───── EXTRACT PROVIDED

Re: Temporal database - no end date

On Jan 22, 6:15 pm, "David" <davi..._at_iinet.net.au> wrote:
> Marshall wrote:
>
> > If you've explained how to do that, I've missed it. How can you
> > not pick a granularity? The pigeonhole principle would seem to
> > indicate that you must. I assume we're still talking about software
> > on digital computers here.
>
> By granularity do you mean unit of time? Note that without chronon
> quantization and assuming floating point number representation of
> times, the choice of unit of time has no affect on the level of
> quantization because the "relative scale" of the unit can be
> absorbed into the exponent. Rather the quantization only depends on
> the size of the mantissa.

There are precision issues associated with using integral quantities and there are precision issues associated with using floating point quantities. Although the specifics of the issues are different, I consider that a difference in the details rather than any kind of significant qualitative difference. Both are compromises where numbers are concerned.

And while I may have missed it, I don't think anyone here has suggested "use a float" is the answer to this issue.

> On another note I think you are continually pushing the conversation
> into physical concerns when the subject of the thread is very clearly
> to do with the underlying logical model.

In general, the industry is far too concerned about physical matters, and there are those of us who push hard in the other direction as a kind of antidote to that. However, it is not the case that the logical layer is completely divorced from physical concerns.

There is one area in particular that is of the utmost importance. The one overriding limitation on the logical level that the physical level applies is that it must exist. Any logical model that is not implementable is not worth much. This is an issues everywhere except for purely theoretical or mathematical constructs. If we are talking about building software, we must prefer even the least solution that can exist to the greatest solution that cannot exist.

If someone can demonstrate to me a physical implementation that can support a logical model with unlimited precision, I will gratefully and humbly apologize, and admit that my bringing physical issues into the conversation was a mistake.

> Is your argument that the reals are not relevant because they can't
> be represented exactly on a digital computer? That's rather lame
> when discussing the pros and cons of different logical models.

Indeed. Fortunately I have never said any such thing. However there are properties that the reals have that our approximations don't, such as the power of the continuum. If a designer believes of his logical model that his use of double precision floating point means his numbers have the power of the continuum, then he's in for a fall.

> What do you think floating point number representations are trying to
> model?

The reals.

> Themselves as a pattern of bits? How do you explain why 1.0 /
> 3.0 on a real computer comes out remarkably close to one third, or
> repeating the calculation x = (x*x+2)/(2*x) quickly converges to
> something remarkably close to sqrt(2).

I have no idea what you are trying to get at in this paragraph. You're asking me to explain to you why an approximation of the reals behaves approximately as the reals do? If it were a bug report I would close it with status "Behaves As Designed."

Marshall Received on Tue Jan 23 2007 - 04:16:13 CET

──────────
───── RECORD EXTRACTS

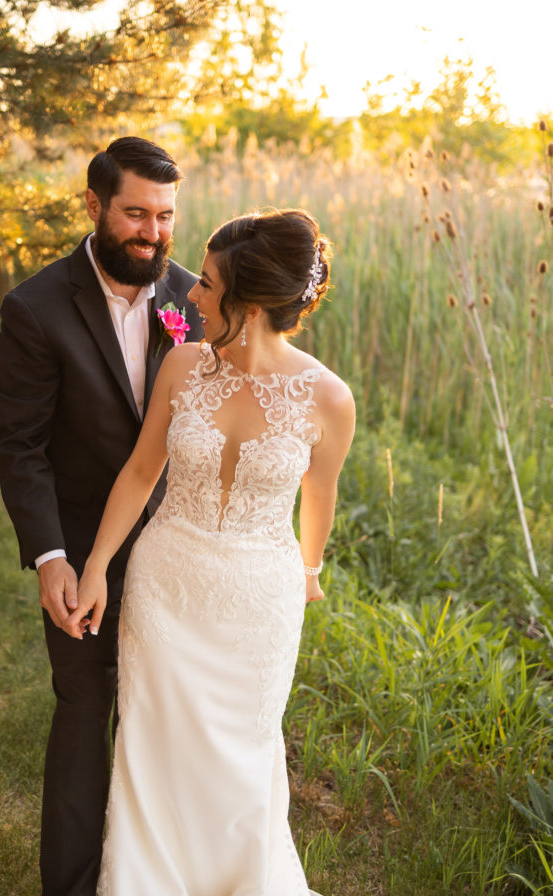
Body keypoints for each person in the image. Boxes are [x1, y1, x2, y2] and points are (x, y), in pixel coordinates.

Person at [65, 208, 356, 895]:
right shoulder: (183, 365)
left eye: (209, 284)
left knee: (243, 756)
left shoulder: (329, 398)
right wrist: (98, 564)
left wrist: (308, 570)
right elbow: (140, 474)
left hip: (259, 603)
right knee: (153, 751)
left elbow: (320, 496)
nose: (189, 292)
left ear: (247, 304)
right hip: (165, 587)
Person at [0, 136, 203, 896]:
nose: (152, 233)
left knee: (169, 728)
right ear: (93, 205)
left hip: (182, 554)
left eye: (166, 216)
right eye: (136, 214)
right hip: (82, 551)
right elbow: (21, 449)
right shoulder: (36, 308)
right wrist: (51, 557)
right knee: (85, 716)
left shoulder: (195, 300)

──────────

▸ TASK SET:
A - In the forum reply about temporal databases, what does Marshall say floating point number representations are trying to model?
B - Condense the paragraph of the forum reply that begins "There is one area in particular" into a short bulleted list that keeps its main points.

▸ EXERCISE ANSWERS:
A - The reals.

B -
- The physical level places one overriding limit on the logical level: the model must be able to exist.
- A logical model that cannot be implemented is not worth much, except in purely theoretical or mathematical work.
- In building software, the least solution that can exist is preferable to the greatest solution that cannot.